Perché ha scelto di parlare di quel momento storico e in particolare dei test nucleari di Mururoa?
Trovavo interessante raccontare quell'epoca, perché su questo tema c'è stato un silenzio lungo trent'anni dovuto al segreto di Stato imposto dal Ministero della Difesa francese, caduto solo tre-quattro anni fa. Era importante capire se quegli esperimenti fossero giusti o sbagliati, per i cittadini francesi e per le persone che vi erano coinvolte. Tra l'altro, che io sappia, non esistono film di finzione sull'argomento, e questo mi sembrava il momento giusto per parlarne.

Lei cosa ne pensa?
Quei test nucleari sono stati fatti per armare la Francia, o magari l'Iraq, e io non riesco a capire come sia possibile pensare oggi di difendere un paese con la bomba nucleare, conoscendone gli effetti devastanti. Il mio film indirettamente parla anche dei giovani soldati americani che vanno in guerra in Iraq senza nemmeno sapere perché sono lì e cosa succederà loro. E' triste ma le cose non cambiano.

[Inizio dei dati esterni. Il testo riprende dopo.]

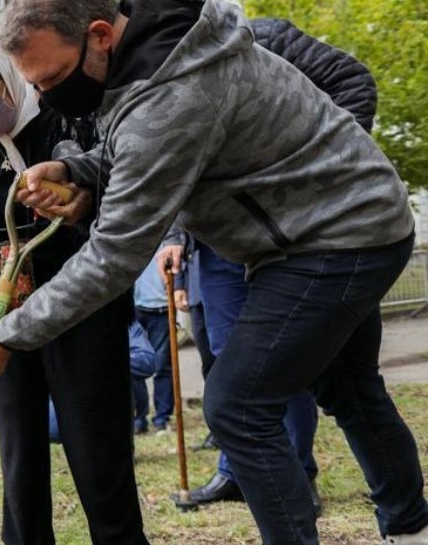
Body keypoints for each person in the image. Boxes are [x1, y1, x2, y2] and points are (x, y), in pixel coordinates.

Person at [0, 0, 425, 543]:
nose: (46, 98)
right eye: (36, 86)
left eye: (56, 77)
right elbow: (129, 150)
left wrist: (9, 336)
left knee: (237, 406)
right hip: (324, 231)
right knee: (348, 386)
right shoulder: (152, 61)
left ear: (100, 36)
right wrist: (74, 168)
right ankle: (411, 527)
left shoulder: (172, 93)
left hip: (340, 237)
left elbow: (113, 255)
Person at [153, 15, 381, 513]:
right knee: (224, 358)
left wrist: (325, 174)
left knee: (279, 361)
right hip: (213, 243)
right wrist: (173, 233)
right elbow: (172, 162)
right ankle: (236, 471)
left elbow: (353, 81)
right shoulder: (157, 70)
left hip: (288, 238)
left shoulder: (262, 36)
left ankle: (296, 475)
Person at [0, 29, 148, 544]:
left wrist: (79, 198)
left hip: (82, 309)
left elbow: (115, 191)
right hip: (6, 321)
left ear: (9, 79)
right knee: (20, 464)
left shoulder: (66, 114)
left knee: (100, 461)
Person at [129, 246, 177, 434]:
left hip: (162, 308)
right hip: (134, 307)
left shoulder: (169, 237)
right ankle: (138, 420)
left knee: (162, 365)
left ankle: (162, 418)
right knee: (135, 363)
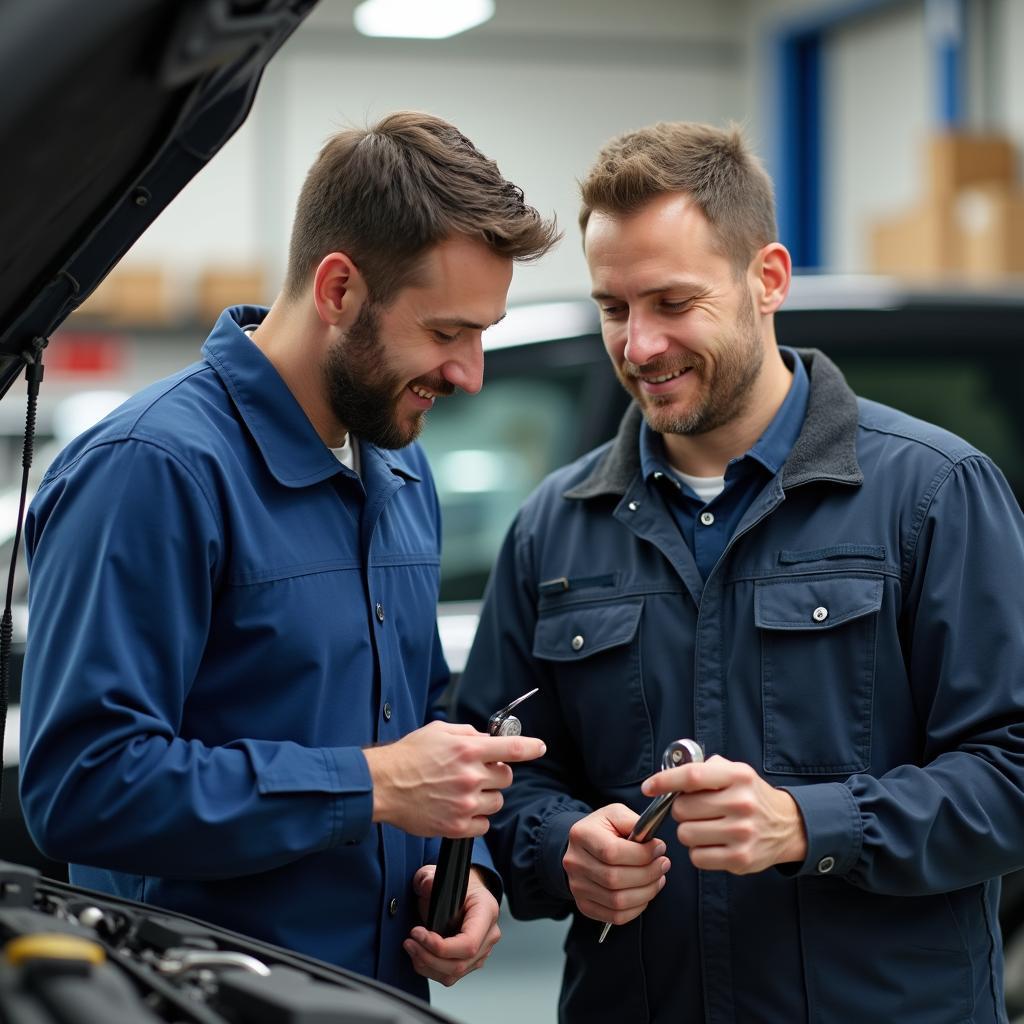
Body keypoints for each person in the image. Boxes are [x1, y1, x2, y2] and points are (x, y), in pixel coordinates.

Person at [455, 120, 1024, 1022]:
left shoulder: (935, 496)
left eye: (672, 303)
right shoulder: (553, 529)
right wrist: (560, 843)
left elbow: (1012, 770)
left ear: (767, 279)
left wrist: (812, 824)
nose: (639, 345)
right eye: (613, 308)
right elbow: (494, 783)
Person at [19, 111, 557, 1000]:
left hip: (376, 996)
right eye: (446, 332)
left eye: (482, 335)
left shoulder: (398, 464)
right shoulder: (152, 473)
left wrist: (467, 874)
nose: (470, 373)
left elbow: (418, 723)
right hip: (204, 998)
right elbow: (84, 786)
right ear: (339, 289)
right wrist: (370, 785)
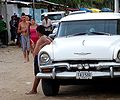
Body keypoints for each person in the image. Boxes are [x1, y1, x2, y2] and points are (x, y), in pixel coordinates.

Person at [25, 25, 52, 95]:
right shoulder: (43, 37)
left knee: (37, 73)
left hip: (38, 57)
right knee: (37, 73)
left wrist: (41, 46)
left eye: (37, 31)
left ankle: (34, 89)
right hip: (37, 56)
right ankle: (34, 89)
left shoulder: (43, 37)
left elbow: (50, 42)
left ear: (39, 32)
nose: (36, 33)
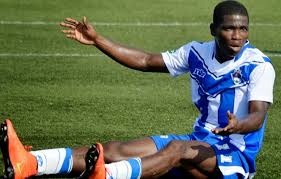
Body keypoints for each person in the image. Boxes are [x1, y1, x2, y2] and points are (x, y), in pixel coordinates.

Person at [0, 0, 275, 178]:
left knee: (177, 149)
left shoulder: (259, 66)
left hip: (233, 158)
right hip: (199, 140)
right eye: (229, 28)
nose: (237, 35)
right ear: (214, 29)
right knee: (114, 150)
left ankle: (107, 176)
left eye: (243, 29)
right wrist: (98, 40)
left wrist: (238, 125)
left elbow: (258, 116)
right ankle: (32, 163)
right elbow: (145, 60)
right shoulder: (196, 52)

È interessante che lei abbia trattato un tema così delicato senza quasi parlarne, lasciandolo sullo sfondo, anche se molto presente.
Sì, mi sono concentrata sulla fragilità di quell'età in cui non sai cosa diventerai, cosa ti succederà. È il periodo più difficile della vita; io ad esempio ho avuto una vita felice e una famiglia presente, ma comunque ricordo il periodo tra i 16 e i 20 anni come un incubo, per l'insicurezza sul futuro.

Quali sono state le difficoltà più grandi nel girare Noir Océan?
Durante le riprese non ci sono stati problemi, tranne qualche piccola tempesta. Le difficoltà le abbiamo avute prima, in pre-produzione. Avevamo fatto leggere la sceneggiatura al Ministero della Difesa francese e l'avevano approvata, arrivando persino a metterci a disposizione la nave su cui girare. Poi improvvisamente, evidentemente per ordine di un superiore, dopo un anno e mezzo hanno ritirato il loro appoggio e noi ci siamo trovati a dover cercare di nuovo i finanziamenti perché cambiavano i termini della produzione. A un certo punto ho pensato anche di rinunciare.

Come ha trovato gli attori? E come li ha diretti in una situazione così particolare?
Il casting è stato molto difficile, è durato otto mesi. Era fondamentale per me trovare non solo tre bravi attori, ma tre attori che funzionassero bene insieme, ognuno dipendeva dall'altro. Una volta scelti Jolivet, Robin e David è stato tutto semplice, anche perché sono stati molto 'obbedienti'. Facevano tutto ciò che gli chiedevo e a volte avevo l'impressione di essere la madre.